Peritoneal Endometriosis
Dr. Abhishek Mangeshikar & Ms. Sagaya Kirti
The peritoneum is a thin membrane lining the abdominal cavity. Genetic or hereditary conditions predispose it to room endometriotic implants that cause pain. Peritoneal type of pain may vary in severity but a majority of patients report severe pain with a very particular peritoneal quality.
Peritoneal endometriosis is the most difficult type of endometriosis to diagnose because it may not show up on imaging and is only diagnosed on laparoscopy. Furthermore because of the varied appearance of peritoneal endometriosis, it may be missed at laparoscopy by untrained or inexperienced surgeons.
There are various presentations of peritoneal endometriosis:
1: Classical bluish- black lesions: These are the typical lesions described in most textbooks about endometriosis and are the easiest to identify. When they are fulgurated they turn brown (Semm’s thermocolour test).
2: Atypical subtle lesions: These may vary in appearance and can sometimes only be identified by “near contact laparoscopy” which is by bringing the laparoscope upto 2cms away from the tissue to be able to appreciate the subtle changes in the peritoneal tissue. These may vary from colourless small cystic blebs, to yellowish fluid filled ones. There may be angry looking capillaries coalescing over an area (suggestive of neoangiogenesis) or white scarified opacities overlying these vessels (due to tissue injury and repair).
Unfortunately these lesions are morphologically more active than the classical lesions and are more likely to be missed by routine gynecologists not trained in identification of the atypical appearances. They may be responsible for severe peritoneal quality pain that many women have complained of and ended up with negative laparoscopies solely because these lesions were missed.
3: Peritoneal pockets or Allen Masters syndrome: These are defects or windows in the peritoneum which harbor endometriosis deep within and are also often overlooked as congenital defects within the peritoneum.

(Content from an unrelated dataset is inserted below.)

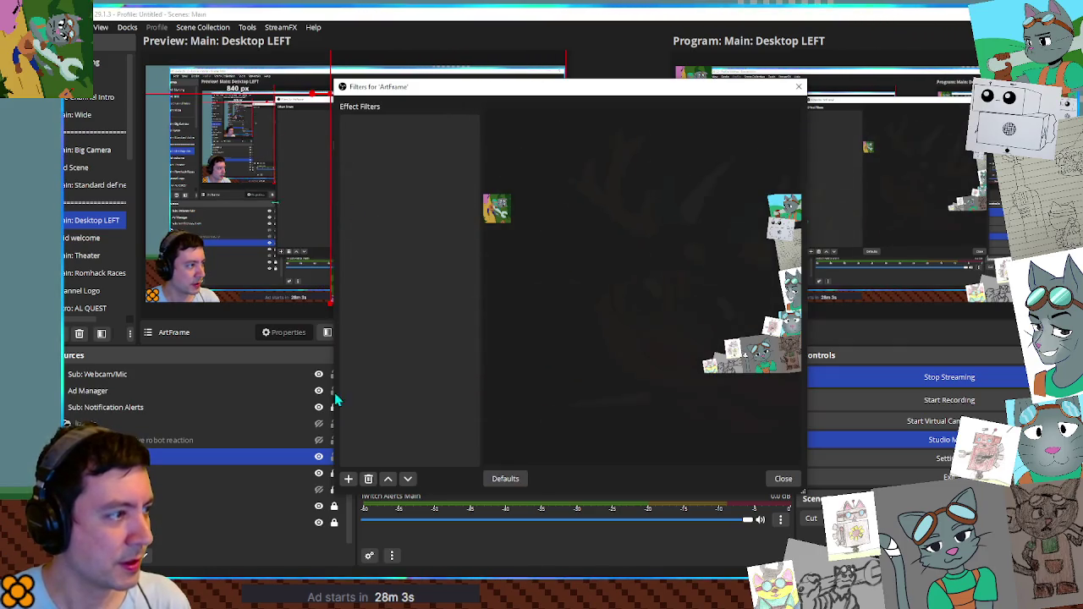
# Add a Scroll filter to the ArtFrame source, then return to the ArtFrame scene.
pyautogui.click(348, 480)
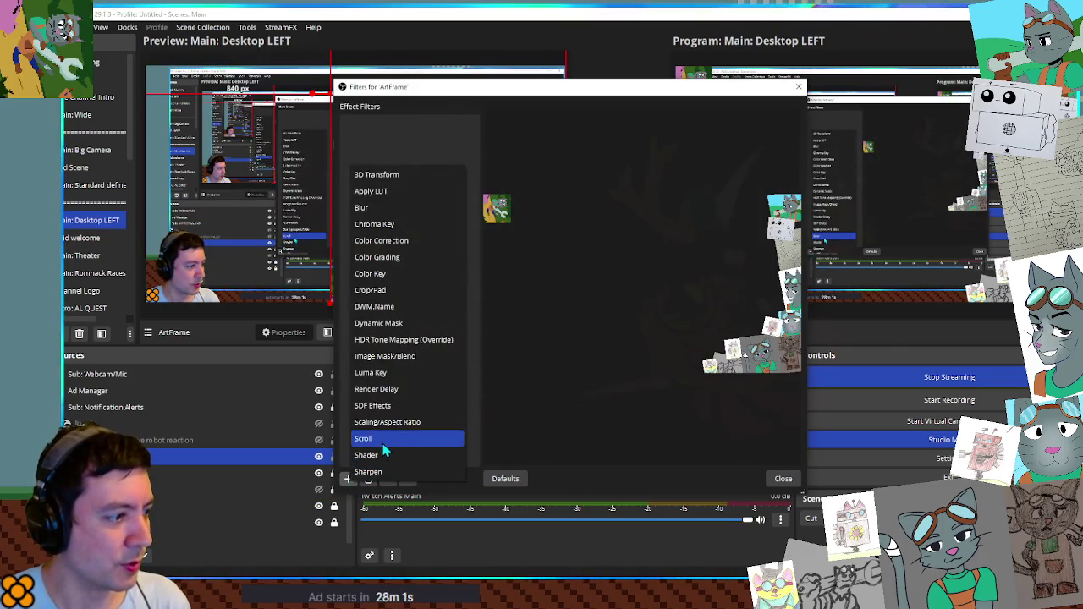
pyautogui.click(376, 439)
pyautogui.click(543, 308)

It is imperative to turn the pocket inside out and excise the entire defect to ensure complete excision.
Possible locations where implants can be found.
Peritoneal disease can be found anywhere in the abdomen or pelvis that is covered by peritoneum, i.e., almost every organ and/or surface in the abdomen or pelvis.
The more common places where peritoneal endometriosis is often seen but not limited to are:
- Psoas muscle
- Area under ovaries (superior part of ovarian fossa)
- Periureteral ovarian fossa (where ovaries rest)
- Pelvic brim
- Uterosacral ligaments
- Cul-de-sac.
- Rectal mesentry
- Sigmoid mesentry
Progression of the disease.
At initial stages, the implants just adhere to surfaces of the peritoneum without invading the underlying tissue and stroma. Since the implants are hormone responsive, i.e., they are responsive predominantly to estrogen, they grow over time. Now, the endometriotic implants- considered foreign by our natural immune system- are fought against and seldom is the battle won. This results in increased cytokines or immune factors within the peritoneal cavity. These cytokines sensitize the peripheral nerves and stimulate a sensation of pain . They cause a characteristic intense pain or “peritoneal quality pain” which may be more severe than those with advanced stage disease.
When left untreated the endometriotic implants develop adhesions in the ovary causing chocolate cysts or ovarian endometriosis and/or penetrate deep (>5mm) into the tissues causing deep infiltrating endometriosis (DIE) both of which are categorized as separate type and are explained in detail separately.
Complications associated with superficial peritoneal endometriosis.
- Chronic pelvic pain.
- Dysmenorrhea.
- Painful bowel movements if implants are present in the rectum.
- Dyspareunia if implants are present in the cul-de-sac or in rectovaginal septum or in the retrocervical area.